Muhammad Ikram, who was born without arms, steps up to a snooker table, sizes up his options and with a firm flick of his chin strikes the cue ball and slots a red into a corner pocket.

The sport was perhaps an unlikely passion for Ikram, 32, to pursue, but the Pakistani player has spent years honing his skills and can now give anyone at his local snooker hall a run for their money.


"It is a tough job that requires hard work. If there is a player like me, I am ready to face him", Ikram told AFP during a recent visit to the snooker hall in the small town of Samundri in Pakistan's eastern province of Punjab.

Born into a poor home, he and his eight siblings did not go to school and he spent much of his childhood feeling isolated.

As a teenager, he started to watch players in the local snooker hall and was inspired to start practising "in secret".

"In the beginning, I used to push the balls by myself on an empty pool table," Ikram said.

"Gradually, I improved my game and started playing with others."

Ikram can now challenge the best players in town.

He demonstrated a range of shots, giving a solid and assured flick of his head to sink reds and then colours into pockets, drawing applause from other players.

"Chalk your chin," one of them quipped after Ikram eventually missed a shot.

Worried he might injure himself, Ikram's parents initially barred him from snooker for several years, but last year they allowed him to return to the sport.

His skills quickly turned him into something of an internet celebrity among Pakistan's snooker-playing fraternity.

"I become famous," Ikram said, though he confessed to having no idea what social media is.

Cricket is by far Pakistan's most popular game, but snooker holds an important place in the country's sporting scene.

British officers introduced the game during the colonisation of the Indian subcontinent and Pakistan's founder, Muhammad Ali Jinnah, was a keen player.

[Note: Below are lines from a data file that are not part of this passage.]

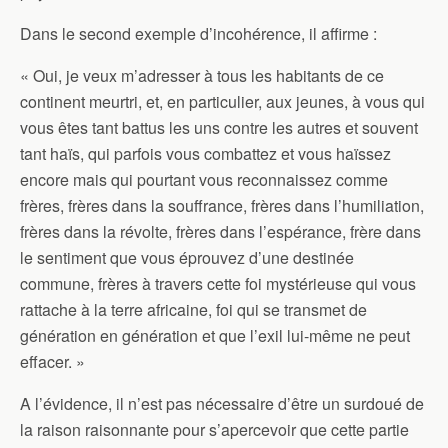
Dans le second exemple d’incohérence, il affirme :
« Oui, je veux m’adresser à tous les habitants de ce
continent meurtri, et, en particulier, aux jeunes, à vous qui
vous êtes tant battus les uns contre les autres et souvent
tant haïs, qui parfois vous combattez et vous haïssez
encore mais qui pourtant vous reconnaissez comme
frères, frères dans la souffrance, frères dans l’humiliation,
frères dans la révolte, frères dans l’espérance, frère dans
le sentiment que vous éprouvez d’une destinée
commune, frères à travers cette foi mystérieuse qui vous
rattache à la terre africaine, foi qui se transmet de
génération en génération et que l’exil lui-même ne peut
effacer. »
A l’évidence, il n’est pas nécessaire d’être un surdoué de
la raison raisonnante pour s’apercevoir que cette partie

Pakistan keeps no up-to-date statistics on people with disabilities, but non-governmental organisations estimate there to be more than 30 million in a country of about 220 million

A lack of a social safety net means the majority of the disabled population stay home.

Muhammad Nadeem, who owns the Samundri snooker hall, described Ikram as a "true sportsman".

"We don't charge him for a game. Instead people pay him to play with them," Nadeem said.

"He has no competition, in cricket and football there are disabled players but when it comes to snooker he is a one-of-a-kind player."